Physical assault, insults, humiliations, threats, theft – the technique may vary but the end result stays the same. It is 'just a game' to some; it is an unbearable situation for those who endure it.
Albeit this phenomemon affects one child out of ten in elementary school and highschool, teachers, school personnel and adults tend to minimise and overlook it, sometimes condoning tragic consequences.

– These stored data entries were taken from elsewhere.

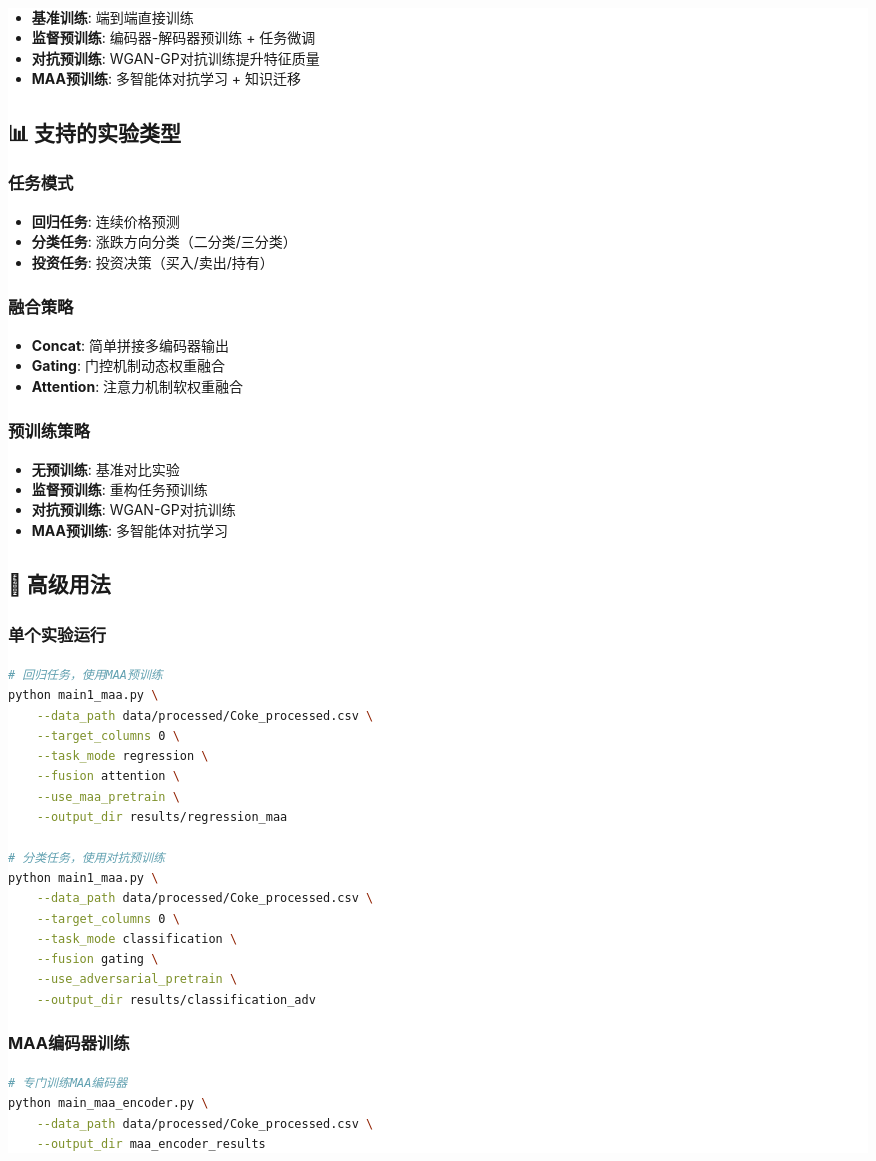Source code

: - **基准训练**: 端到端直接训练
- **监督预训练**: 编码器-解码器预训练 + 任务微调
- **对抗预训练**: WGAN-GP对抗训练提升特征质量
- **MAA预训练**: 多智能体对抗学习 + 知识迁移

## 📊 支持的实验类型

### 任务模式
- **回归任务**: 连续价格预测
- **分类任务**: 涨跌方向分类（二分类/三分类）
- **投资任务**: 投资决策（买入/卖出/持有）

### 融合策略
- **Concat**: 简单拼接多编码器输出
- **Gating**: 门控机制动态权重融合
- **Attention**: 注意力机制软权重融合

### 预训练策略
- **无预训练**: 基准对比实验
- **监督预训练**: 重构任务预训练
- **对抗预训练**: WGAN-GP对抗训练
- **MAA预训练**: 多智能体对抗学习

## 🔧 高级用法

### 单个实验运行

```bash
# 回归任务，使用MAA预训练
python main1_maa.py \
    --data_path data/processed/Coke_processed.csv \
    --target_columns 0 \
    --task_mode regression \
    --fusion attention \
    --use_maa_pretrain \
    --output_dir results/regression_maa

# 分类任务，使用对抗预训练
python main1_maa.py \
    --data_path data/processed/Coke_processed.csv \
    --target_columns 0 \
    --task_mode classification \
    --fusion gating \
    --use_adversarial_pretrain \
    --output_dir results/classification_adv
```

### MAA编码器训练

```bash
# 专门训练MAA编码器
python main_maa_encoder.py \
    --data_path data/processed/Coke_processed.csv \
    --output_dir maa_encoder_results
```
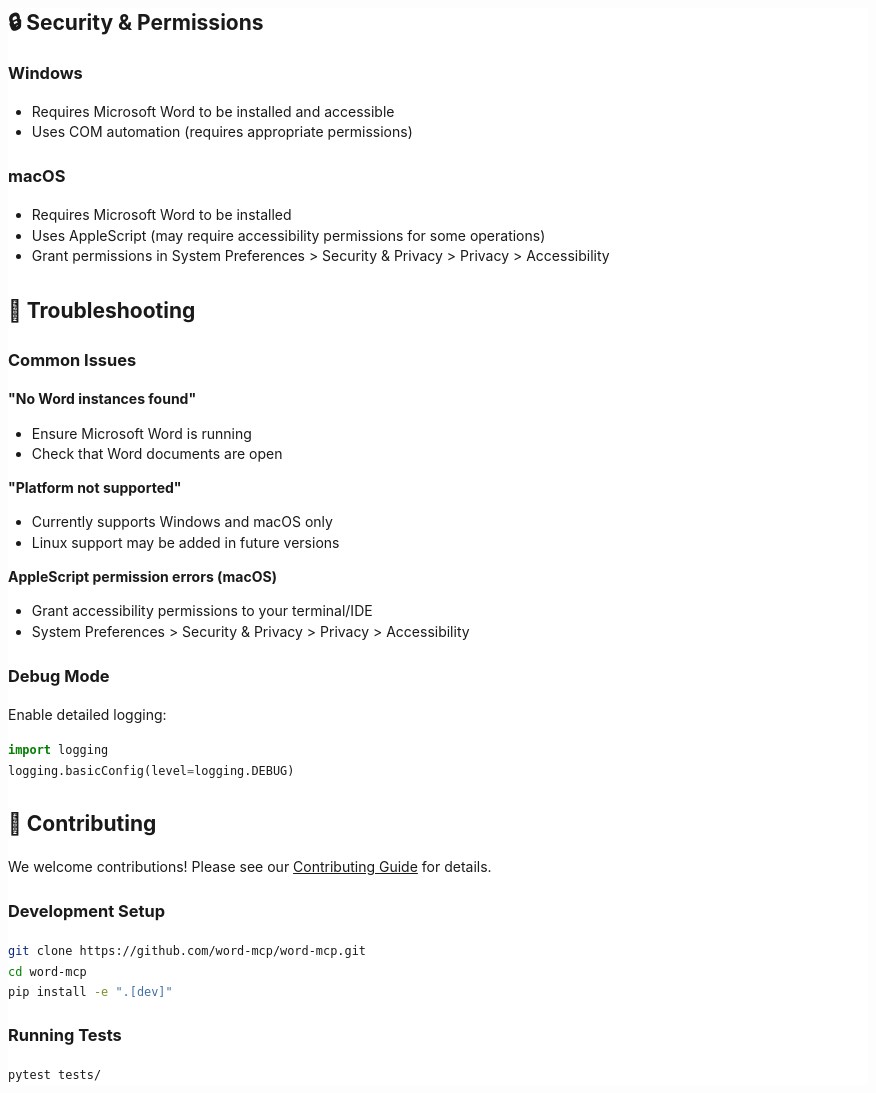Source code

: ## 🔒 Security & Permissions

### Windows
- Requires Microsoft Word to be installed and accessible
- Uses COM automation (requires appropriate permissions)

### macOS
- Requires Microsoft Word to be installed
- Uses AppleScript (may require accessibility permissions for some operations)
- Grant permissions in System Preferences > Security & Privacy > Privacy > Accessibility

## 🐛 Troubleshooting

### Common Issues

**"No Word instances found"**
- Ensure Microsoft Word is running
- Check that Word documents are open

**"Platform not supported"**
- Currently supports Windows and macOS only
- Linux support may be added in future versions

**AppleScript permission errors (macOS)**
- Grant accessibility permissions to your terminal/IDE
- System Preferences > Security & Privacy > Privacy > Accessibility

### Debug Mode

Enable detailed logging:

```python
import logging
logging.basicConfig(level=logging.DEBUG)
```

## 🤝 Contributing

We welcome contributions! Please see our [Contributing Guide](CONTRIBUTING.md) for details.

### Development Setup

```bash
git clone https://github.com/word-mcp/word-mcp.git
cd word-mcp
pip install -e ".[dev]"
```

### Running Tests

```bash
pytest tests/
```
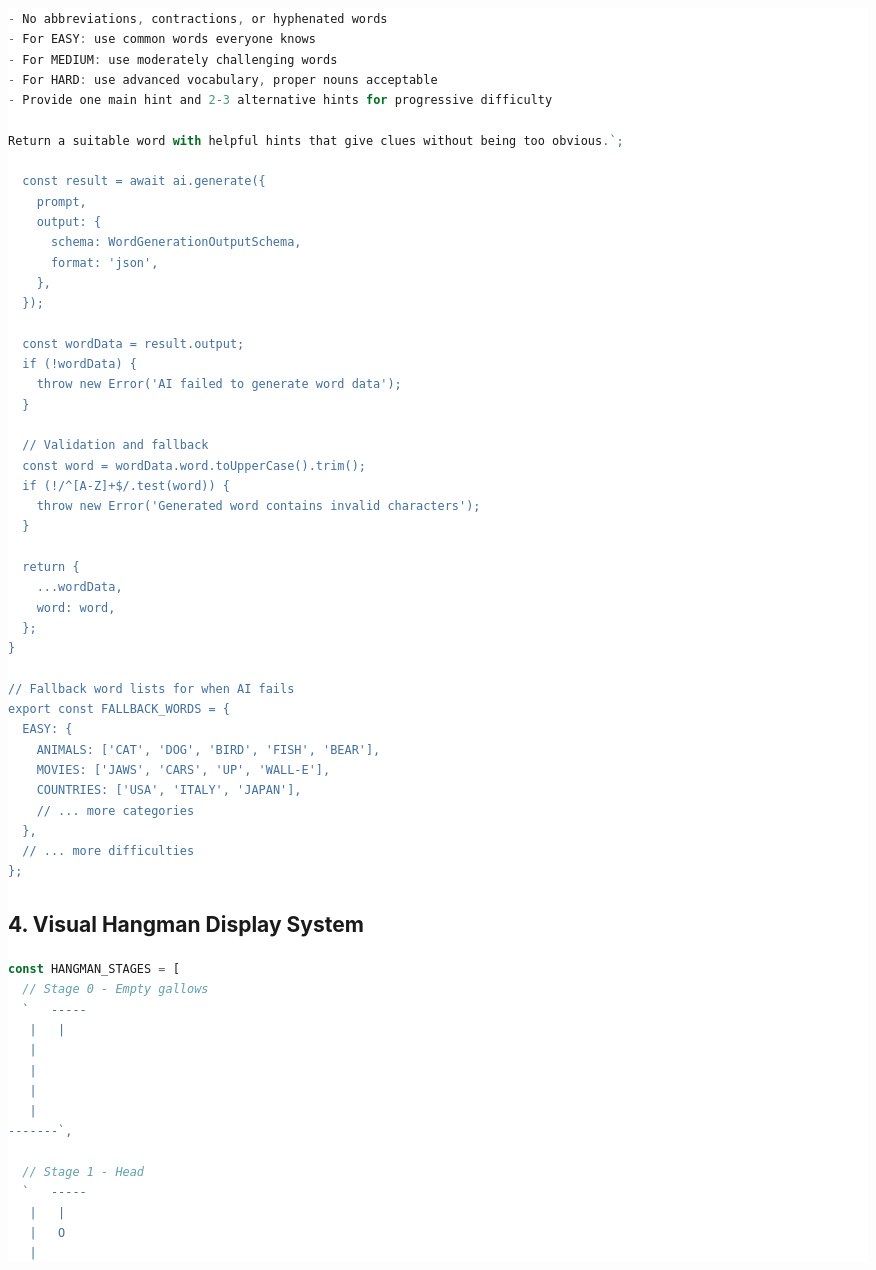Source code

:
 ```typescript
- No abbreviations, contractions, or hyphenated words
- For EASY: use common words everyone knows
- For MEDIUM: use moderately challenging words
- For HARD: use advanced vocabulary, proper nouns acceptable
- Provide one main hint and 2-3 alternative hints for progressive difficulty

Return a suitable word with helpful hints that give clues without being too obvious.`;

  const result = await ai.generate({
    prompt,
    output: {
      schema: WordGenerationOutputSchema,
      format: 'json',
    },
  });

  const wordData = result.output;
  if (!wordData) {
    throw new Error('AI failed to generate word data');
  }

  // Validation and fallback
  const word = wordData.word.toUpperCase().trim();
  if (!/^[A-Z]+$/.test(word)) {
    throw new Error('Generated word contains invalid characters');
  }

  return {
    ...wordData,
    word: word,
  };
}

// Fallback word lists for when AI fails
export const FALLBACK_WORDS = {
  EASY: {
    ANIMALS: ['CAT', 'DOG', 'BIRD', 'FISH', 'BEAR'],
    MOVIES: ['JAWS', 'CARS', 'UP', 'WALL-E'],
    COUNTRIES: ['USA', 'ITALY', 'JAPAN'],
    // ... more categories
  },
  // ... more difficulties
};
```

## 4. Visual Hangman Display System

```typescript
const HANGMAN_STAGES = [
  // Stage 0 - Empty gallows
  `   -----
   |   |
   |    
   |    
   |    
   |    
-------`,
  
  // Stage 1 - Head
  `   -----
   |   |
   |   O
   |    
```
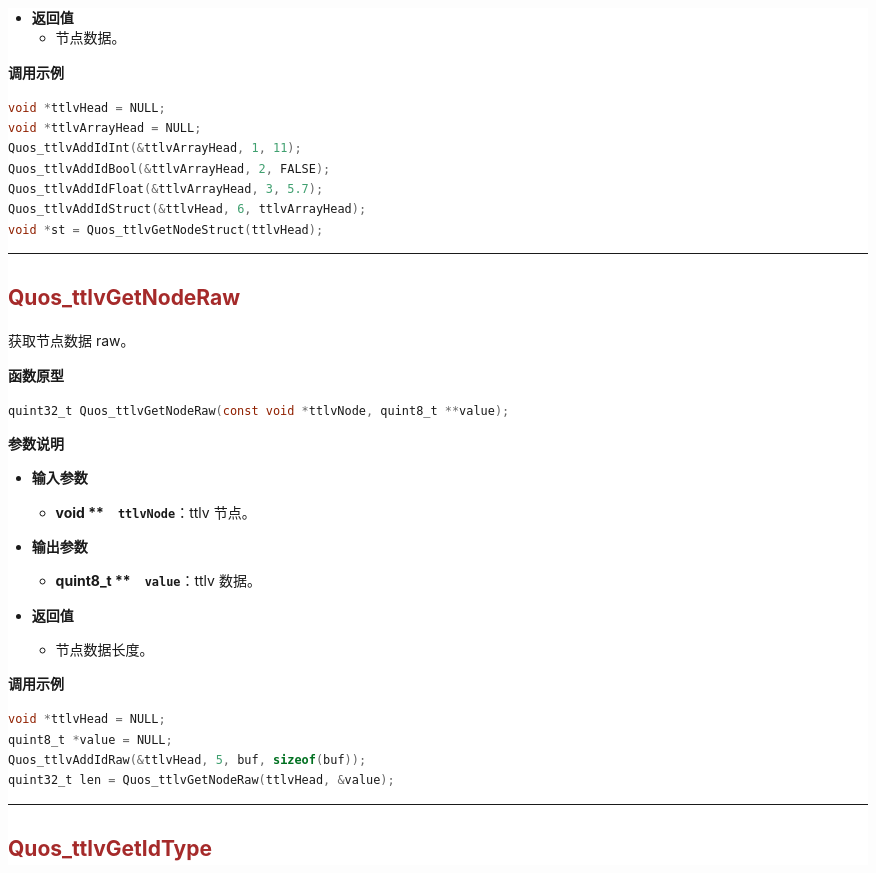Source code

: - **返回值**
  - 节点数据。

**调用示例**

```c
void *ttlvHead = NULL;
void *ttlvArrayHead = NULL;
Quos_ttlvAddIdInt(&ttlvArrayHead, 1, 11);
Quos_ttlvAddIdBool(&ttlvArrayHead, 2, FALSE);
Quos_ttlvAddIdFloat(&ttlvArrayHead, 3, 5.7);
Quos_ttlvAddIdStruct(&ttlvHead, 6, ttlvArrayHead);
void *st = Quos_ttlvGetNodeStruct(ttlvHead);
```

---

<span id="Quos_ttlvGetNodeRaw"></span>

## <span style="color:#A52A2A">**Quos_ttlvGetNodeRaw**</span>

获取节点数据 raw。

**函数原型**

```c
quint32_t Quos_ttlvGetNodeRaw(const void *ttlvNode, quint8_t **value);
```

**参数说明**

- **输入参数**

  - **void \*\*** **`ttlvNode`**：ttlv 节点。

- **输出参数**

  - **quint8_t \*\*** **`value`**：ttlv 数据。

- **返回值**
  - 节点数据长度。

**调用示例**

```c
void *ttlvHead = NULL;
quint8_t *value = NULL;
Quos_ttlvAddIdRaw(&ttlvHead, 5, buf, sizeof(buf));
quint32_t len = Quos_ttlvGetNodeRaw(ttlvHead, &value);
```

---

<span id="Quos_ttlvGetIdType"></span>

## <span style="color:#A52A2A">**Quos_ttlvGetIdType**</span>
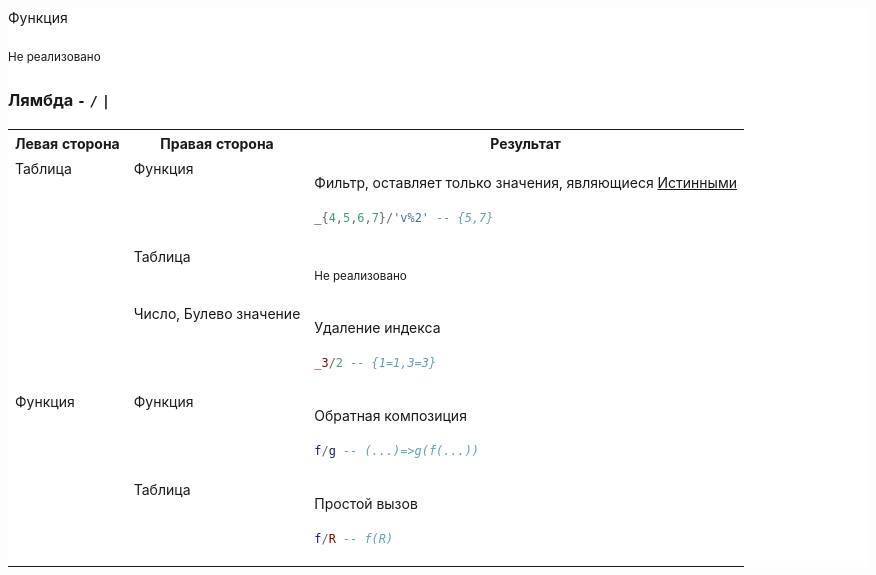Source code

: 
</td></tr>
<tr><td>Функция</td><td>


<sub>Не реализовано</sub>


</td></tr>
</table>



### Лямбда `-` `/` `|`

<table>
<tr>
  <th>Левая сторона</th><th>Правая сторона</th><th>Результат</th>
</tr>

<tr>
  <td rowspan=3>Таблица</td><td>Функция</td><td>


Фильтр, оставляет только значения, являющиеся [Истинными](#истинные)
```lua
_{4,5,6,7}/'v%2' -- {5,7}
```


</td></tr>
<tr><td>Таблица</td><td>


<sub>Не реализовано</sub>


</td></tr>
<tr><td>Число, Булево значение</td><td>


Удаление индекса
```lua
_3/2 -- {1=1,3=3}
```


</td></tr>
<tr><td rowspan=3>Функция</td><td>Функция</td><td>


Обратная композиция
```lua
f/g -- (...)=>g(f(...))
```


</td></tr>
<tr><td>Таблица</td><td>


Простой вызов
```lua
f/R -- f(R)
```
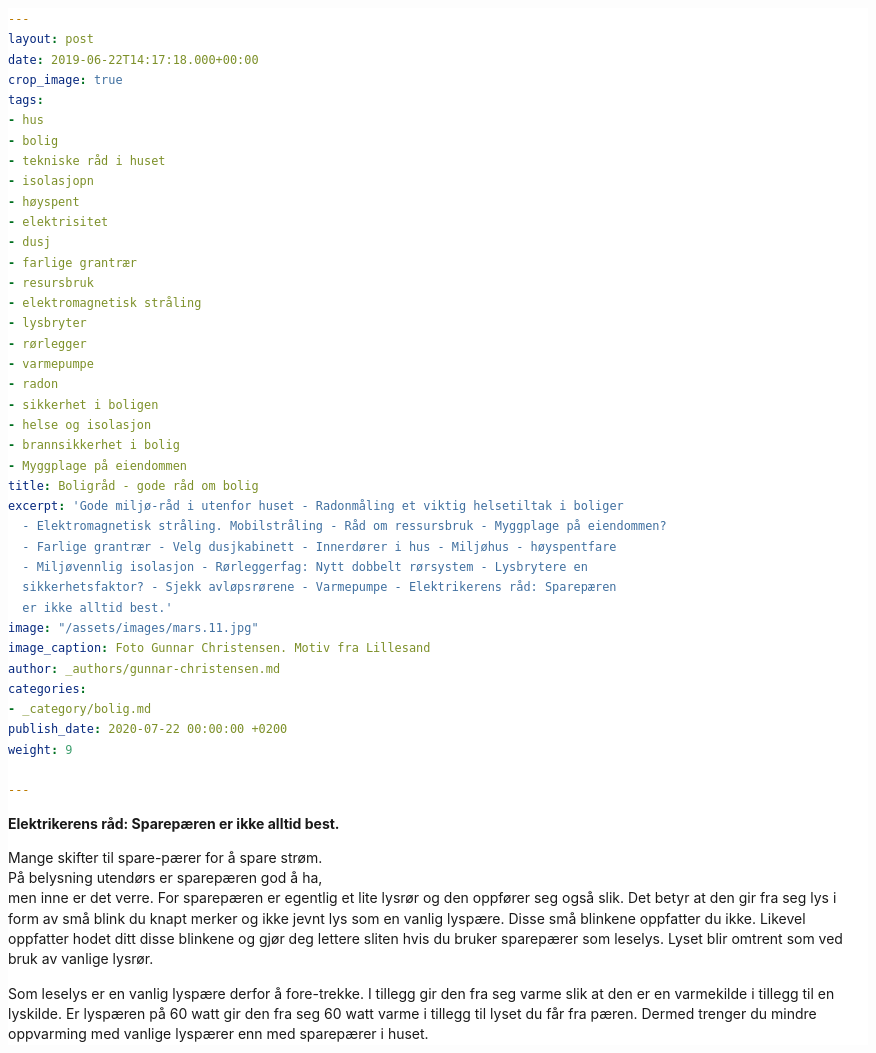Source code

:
 ```yaml
---
layout: post
date: 2019-06-22T14:17:18.000+00:00
crop_image: true
tags:
- hus
- bolig
- tekniske råd i huset
- isolasjopn
- høyspent
- elektrisitet
- dusj
- farlige grantrær
- resursbruk
- elektromagnetisk stråling
- lysbryter
- rørlegger
- varmepumpe
- radon
- sikkerhet i boligen
- helse og isolasjon
- brannsikkerhet i bolig
- Myggplage på eiendommen
title: Boligråd - gode råd om bolig
excerpt: 'Gode miljø-råd i utenfor huset - Radonmåling et viktig helsetiltak i boliger
  - Elektromagnetisk stråling. Mobilstråling - Råd om ressursbruk - Myggplage på eiendommen?
  - Farlige grantrær - Velg dusjkabinett - Innerdører i hus - Miljøhus - høyspentfare
  - Miljøvennlig isolasjon - Rørleggerfag: Nytt dobbelt rørsystem - Lysbrytere en
  sikkerhetsfaktor? - Sjekk avløpsrørene - Varmepumpe - Elektrikerens råd: Sparepæren
  er ikke alltid best.'
image: "/assets/images/mars.11.jpg"
image_caption: Foto Gunnar Christensen. Motiv fra Lillesand
author: _authors/gunnar-christensen.md
categories:
- _category/bolig.md
publish_date: 2020-07-22 00:00:00 +0200
weight: 9

---
```

**Elektrikerens råd: Sparepæren er ikke alltid best.**

Mange skifter til spare-pærer for å spare strøm.  
På belysning utendørs er sparepæren god å ha,  
men inne er det verre. For sparepæren er egentlig et lite lysrør og den oppfører seg også slik. Det betyr at den gir fra seg lys i form av små blink du knapt merker og ikke jevnt lys som en vanlig lyspære. Disse små blinkene oppfatter du ikke. Likevel oppfatter hodet ditt disse blinkene og gjør deg lettere sliten hvis du bruker sparepærer som leselys. Lyset blir omtrent som ved bruk av vanlige lysrør.

Som leselys er en vanlig lyspære derfor å fore-trekke. I tillegg gir den fra seg varme slik at den er en varmekilde i tillegg til en lyskilde. Er lyspæren på 60 watt gir den fra seg 60 watt varme i tillegg til lyset du får fra pæren. Dermed trenger du mindre oppvarming med vanlige lyspærer enn med sparepærer i huset.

These are the stories of those we call 'scapegoats', those we deem too serious, too gifted, too fat, too skinny or not cool enough, not sassy enough...When in fact there is no such thing as 'too much' or 'not enough' – there's only children being abused by other children.
© Virginie PLAUCHUT
Virginie Plauchut's work revolving around bullying and its tragic consequences aims at describing this violent tendency from the perspective of the subject. The work is all about adressing the topic through kindness and empathy, whilst allowing the oppressed child to accurately express the way he or she experienced this oppression, to depict the universe it brutally locked them in. For this one young girl, the stakes are to render the feeling of suffocation that has become the symptom of her school phobia and social anxiety, both direct consequences of her being bullied at shcool; this one young boy transposes into images the feeling of slowly morphing into a paper pellet, the tool with which he has been bullied. One after the other, each model plays the cathartic game of staging the photograph in close collaboration with the artist, in the intimate space of their own bedroom. Each portrait thus embodies both suffering and resilience.
As a complement to this work on victims and former victims of bullying at school, Virginie Plauchut works on a parallel project revolving around children who took their own life as a consequence of this current issue. These children, who committed suicide as a result of unsufferable pressure emanating from their schoolmates, are also actively involved in this photographic endeavour – "Harcelé(s)".